Já Roberto Goulart Menezes, também professor de Relações Internacionais da UnB, é autor do artigo “Governança ambiental sob Bolsonaro: desmantelando instituições, reduzindo a participação, deslegitimando a oposição”, uma análise sobre como o governo Bolsonaro desmantelou ferramentas importantes de preservação ambiental e faz um paralelo com governos anteriores.
Ao Correio, o especialista disse que o Plano Nacional de Crescimento Verde (PNCV) é “uma enganação”, já que apenas faz alterações em políticas já existentes. Para ele, Bolsonaro foi ao G-20 sem uma preparação adequada para tentar conseguir recursos utilizando a Floresta Amazônica como moeda de troca.

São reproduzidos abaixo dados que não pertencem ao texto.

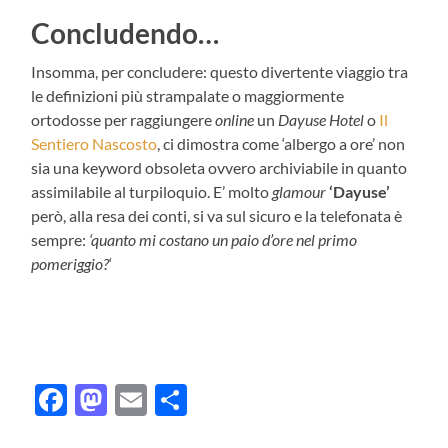
Concludendo…
Insomma, per concludere: questo divertente viaggio tra
le definizioni più strampalate o maggiormente
ortodosse per raggiungere
online
un
Dayuse Hotel
o
Il
Sentiero Nascosto
, ci dimostra come ‘albergo a ore’ non
sia una keyword obsoleta ovvero archiviabile in quanto
assimilabile al turpiloquio. E’ molto
glamour
‘Dayuse’
però, alla resa dei conti, si va sul sicuro e la telefonata è
sempre:
‘quanto mi costano un paio d’ore nel primo
pomeriggio?
‘
Facebook
Mastodon
Email
Condividi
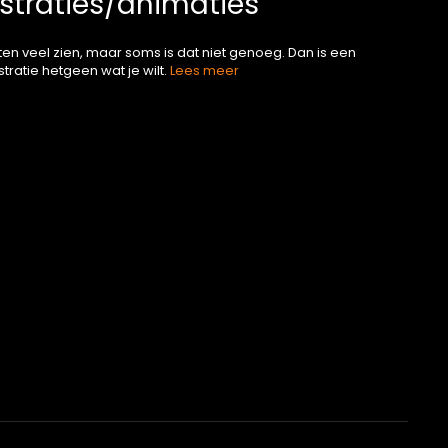
lustraties/animaties
aten veel zien, maar soms is dat niet genoeg. Dan is een
ustratie hetgeen wat je wilt.
Lees meer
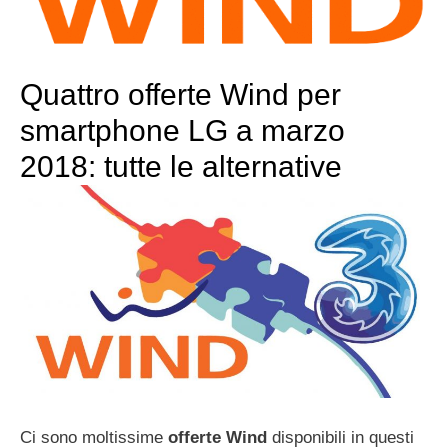
Quattro offerte Wind per
smartphone LG a marzo
2018: tutte le alternative
Ci sono moltissime
offerte Wind
disponibili in questi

Para Menezes, o isolamento do presidente mostra que os líderes sabem que ele é uma perda de tempo.
“Os Estados Unidos ainda não designaram um novo embaixador no Brasil. Isso é um fato simbólico. E o governo Biden pode demorar mais tempo para fazê-lo. Macron afirmou que Brasil e França estão distantes e a Alemanha não pretende retomar o Fundo Amazônia com Bolsonaro. Na era da internet a mentira é rapidamente identificada. Assim, Bolsonaro reafirmou o seu negacionismo científico e a constatação de que é um sujeito com quem não se deve perder tempo”, pontuou.
“A ilegalidade é a marca perseguida por Bolsonaro na área ambiental. Isso o mundo inteiro sabe. Falta apenas começar a agir”, completou.
Fora do cercadinho
A incapacidade de Bolsonaro se comunicar com aqueles que não são parte de seu eleitorado é, segundo especialistas, um sinal de sua incapacidade política. Para Márcio Coimbra, cientista político e coordenador do Mackenzie, o presidente utilizou a COP26 para “mentir mais uma vez, como já tem feito com a pandemia para criar narrativas”.

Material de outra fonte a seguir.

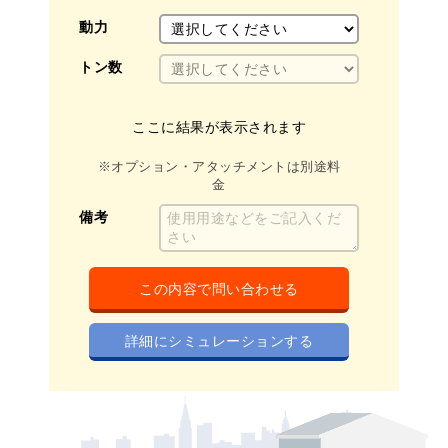
動力
郵
トン数
法
担
ここに結果が表示されます
電
※オプション・アタッチメントは別途料
金
メ
備考
この内容で問い合わせる
詳細にシミュレーションする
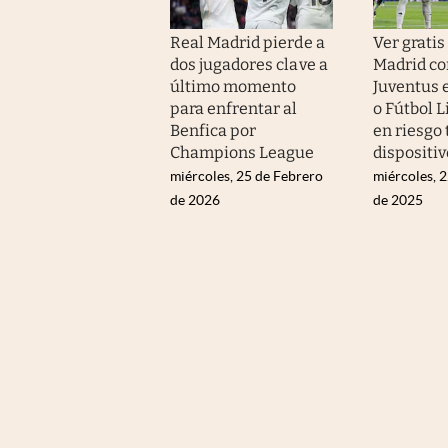
Real Madrid pierde a
Ver gratis
dos jugadores clave a
Madrid co
último momento
Juventus 
para enfrentar al
o Fútbol 
Benfica por
en riesgo 
Champions League
dispositiv
miércoles, 25 de Febrero
miércoles, 
de 2026
de 2025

“Ele acredita que na área internacional o público também vá comprar sua narrativa, sua versão dos fatos ao invés da verdade. Então ele distorce os fatos com esse objetivo, mas a plateia internacional não compra o argumento bolsonarista como os seus partidários compram no Brasil. Portanto, ele acaba se tornando isolado na esfera internacional e um líder que não tem credibilidade”.
Isso, segundo Coimbra, fica claro com as participações vergonhosas de Bolsonaro em eventos internacionais, como foi o caso do G-20. “Por ser um líder mentiroso, ele acaba por perder credibilidade. E sem credibilidade ele não se torna peça do jogo internacional, sendo excluído por outros líderes do futuro pós-Bolsonaro, onde será possível reverter as políticas e os comportamentos do atual presidente.
“O Brasil só vai se reerguer desse isolamento e dessa descredibilidade nos fóruns internacionais quando tivermos um novo presidente. Até lá, a imagem do país está maculada por uma presidência mentirosa, que distorce os fatos e que retirou a credibilidade internacional do Brasil”, concluiu Márcio Coimbra.
Nesta terça-feira (2), Bolsonaro participa de uma cerimônia em memória dos pracinhas brasileiros falecidos na Segunda Guerra Mundial em Pistoia, na Itália, e retorna a Brasília em seguida, onde chegará por volta das 22h45.